*What you should do*:
Could you print exactly the lines of the listing below, starting at the line that has "table_cell [107, 640, 851, 772]" and ending at the line that has "table_cell [429, 1193, 560, 1408]", and only those lines?

-- Data extracts follows --

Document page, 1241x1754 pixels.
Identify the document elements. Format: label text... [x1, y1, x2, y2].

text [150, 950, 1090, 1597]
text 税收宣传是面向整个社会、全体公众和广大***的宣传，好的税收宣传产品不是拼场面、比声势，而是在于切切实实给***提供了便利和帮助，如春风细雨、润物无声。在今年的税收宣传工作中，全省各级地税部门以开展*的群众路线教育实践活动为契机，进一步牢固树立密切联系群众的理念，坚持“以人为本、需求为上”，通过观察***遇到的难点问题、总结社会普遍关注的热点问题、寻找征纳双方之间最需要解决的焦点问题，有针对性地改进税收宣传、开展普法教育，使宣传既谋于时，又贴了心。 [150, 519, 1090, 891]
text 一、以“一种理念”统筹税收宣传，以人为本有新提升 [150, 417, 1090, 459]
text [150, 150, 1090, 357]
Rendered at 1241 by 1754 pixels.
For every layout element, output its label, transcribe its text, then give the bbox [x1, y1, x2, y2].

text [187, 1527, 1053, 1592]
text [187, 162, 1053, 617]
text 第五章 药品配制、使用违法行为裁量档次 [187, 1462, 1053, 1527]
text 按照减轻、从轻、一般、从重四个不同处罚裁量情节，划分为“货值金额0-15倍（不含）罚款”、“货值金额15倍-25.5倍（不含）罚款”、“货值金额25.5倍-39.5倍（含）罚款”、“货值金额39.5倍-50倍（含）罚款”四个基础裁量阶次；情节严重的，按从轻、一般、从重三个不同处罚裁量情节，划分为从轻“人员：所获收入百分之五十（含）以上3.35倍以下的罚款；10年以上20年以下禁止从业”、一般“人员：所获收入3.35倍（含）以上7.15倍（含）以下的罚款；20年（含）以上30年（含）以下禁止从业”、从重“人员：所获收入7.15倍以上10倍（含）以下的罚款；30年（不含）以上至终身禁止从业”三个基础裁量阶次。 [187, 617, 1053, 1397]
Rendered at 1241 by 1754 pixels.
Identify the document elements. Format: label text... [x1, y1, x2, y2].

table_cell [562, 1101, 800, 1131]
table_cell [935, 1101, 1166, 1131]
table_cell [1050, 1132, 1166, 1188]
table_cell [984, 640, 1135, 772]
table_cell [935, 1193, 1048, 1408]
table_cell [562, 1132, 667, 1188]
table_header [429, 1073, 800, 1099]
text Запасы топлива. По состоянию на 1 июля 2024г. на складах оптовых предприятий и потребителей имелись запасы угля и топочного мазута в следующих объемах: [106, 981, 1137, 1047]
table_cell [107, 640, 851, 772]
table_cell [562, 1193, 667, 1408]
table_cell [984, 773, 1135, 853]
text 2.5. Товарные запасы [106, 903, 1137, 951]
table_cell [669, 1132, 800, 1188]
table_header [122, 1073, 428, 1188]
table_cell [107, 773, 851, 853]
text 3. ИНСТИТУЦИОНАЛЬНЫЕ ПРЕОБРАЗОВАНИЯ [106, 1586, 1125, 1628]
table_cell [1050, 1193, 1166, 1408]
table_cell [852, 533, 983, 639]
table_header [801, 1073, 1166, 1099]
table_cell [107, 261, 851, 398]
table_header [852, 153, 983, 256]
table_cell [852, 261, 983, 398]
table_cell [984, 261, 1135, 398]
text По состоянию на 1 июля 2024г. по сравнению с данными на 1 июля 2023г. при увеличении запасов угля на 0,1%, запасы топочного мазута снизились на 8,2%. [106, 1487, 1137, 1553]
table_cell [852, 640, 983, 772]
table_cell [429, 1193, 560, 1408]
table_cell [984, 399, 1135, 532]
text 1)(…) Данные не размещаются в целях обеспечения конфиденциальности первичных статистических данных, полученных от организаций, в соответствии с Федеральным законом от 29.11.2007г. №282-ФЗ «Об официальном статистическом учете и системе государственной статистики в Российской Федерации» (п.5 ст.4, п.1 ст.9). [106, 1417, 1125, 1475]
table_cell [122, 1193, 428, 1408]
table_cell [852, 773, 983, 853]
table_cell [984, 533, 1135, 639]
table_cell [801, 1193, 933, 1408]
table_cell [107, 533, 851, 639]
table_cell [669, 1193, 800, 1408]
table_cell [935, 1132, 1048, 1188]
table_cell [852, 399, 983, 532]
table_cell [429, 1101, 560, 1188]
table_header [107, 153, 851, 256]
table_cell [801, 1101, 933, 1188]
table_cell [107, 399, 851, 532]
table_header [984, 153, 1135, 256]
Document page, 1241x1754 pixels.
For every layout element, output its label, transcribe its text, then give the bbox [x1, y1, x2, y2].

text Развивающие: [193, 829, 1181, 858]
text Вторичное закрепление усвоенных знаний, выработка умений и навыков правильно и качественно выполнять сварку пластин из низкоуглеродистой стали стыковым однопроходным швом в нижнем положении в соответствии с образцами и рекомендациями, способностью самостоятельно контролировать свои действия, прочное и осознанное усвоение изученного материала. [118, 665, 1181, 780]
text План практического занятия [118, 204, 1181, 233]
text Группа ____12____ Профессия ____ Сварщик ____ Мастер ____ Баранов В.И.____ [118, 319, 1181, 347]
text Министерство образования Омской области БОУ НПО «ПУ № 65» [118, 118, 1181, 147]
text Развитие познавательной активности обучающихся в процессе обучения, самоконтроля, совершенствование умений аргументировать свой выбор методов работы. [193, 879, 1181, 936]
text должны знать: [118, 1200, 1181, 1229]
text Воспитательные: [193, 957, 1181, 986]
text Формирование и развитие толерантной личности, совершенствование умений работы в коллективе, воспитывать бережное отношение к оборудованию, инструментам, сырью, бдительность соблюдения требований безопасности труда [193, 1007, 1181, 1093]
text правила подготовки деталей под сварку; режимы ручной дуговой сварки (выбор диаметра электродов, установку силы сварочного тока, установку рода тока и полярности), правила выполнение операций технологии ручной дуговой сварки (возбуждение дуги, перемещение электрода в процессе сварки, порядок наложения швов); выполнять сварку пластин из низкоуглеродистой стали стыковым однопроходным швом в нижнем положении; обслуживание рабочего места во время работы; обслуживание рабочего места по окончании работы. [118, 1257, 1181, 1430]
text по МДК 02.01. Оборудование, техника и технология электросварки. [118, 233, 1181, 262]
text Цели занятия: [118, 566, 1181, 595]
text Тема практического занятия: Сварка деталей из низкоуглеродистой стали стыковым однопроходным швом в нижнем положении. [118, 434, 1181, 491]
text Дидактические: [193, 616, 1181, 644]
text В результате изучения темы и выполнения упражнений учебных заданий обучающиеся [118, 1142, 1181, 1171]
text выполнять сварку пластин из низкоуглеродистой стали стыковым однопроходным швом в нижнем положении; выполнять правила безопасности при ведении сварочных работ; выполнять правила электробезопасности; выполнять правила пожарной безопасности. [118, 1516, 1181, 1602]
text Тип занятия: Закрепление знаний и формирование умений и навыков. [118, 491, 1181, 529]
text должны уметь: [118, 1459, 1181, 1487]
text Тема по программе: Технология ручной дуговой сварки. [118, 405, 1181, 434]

-- Data extracts concluded --

*Task response*:
table_cell [107, 640, 851, 772]
table_cell [562, 1193, 667, 1408]
table_cell [984, 773, 1135, 853]
text 2.5. Товарные запасы [106, 903, 1137, 951]
table_cell [669, 1132, 800, 1188]
table_header [122, 1073, 428, 1188]
table_cell [107, 773, 851, 853]
text 3. ИНСТИТУЦИОНАЛЬНЫЕ ПРЕОБРАЗОВАНИЯ [106, 1586, 1125, 1628]
table_cell [1050, 1193, 1166, 1408]
table_cell [852, 533, 983, 639]
table_header [801, 1073, 1166, 1099]
table_cell [107, 261, 851, 398]
table_header [852, 153, 983, 256]
table_cell [852, 261, 983, 398]
table_cell [984, 261, 1135, 398]
text По состоянию на 1 июля 2024г. по сравнению с данными на 1 июля 2023г. при увеличении запасов угля на 0,1%, запасы топочного мазута снизились на 8,2%. [106, 1487, 1137, 1553]
table_cell [852, 640, 983, 772]
table_cell [429, 1193, 560, 1408]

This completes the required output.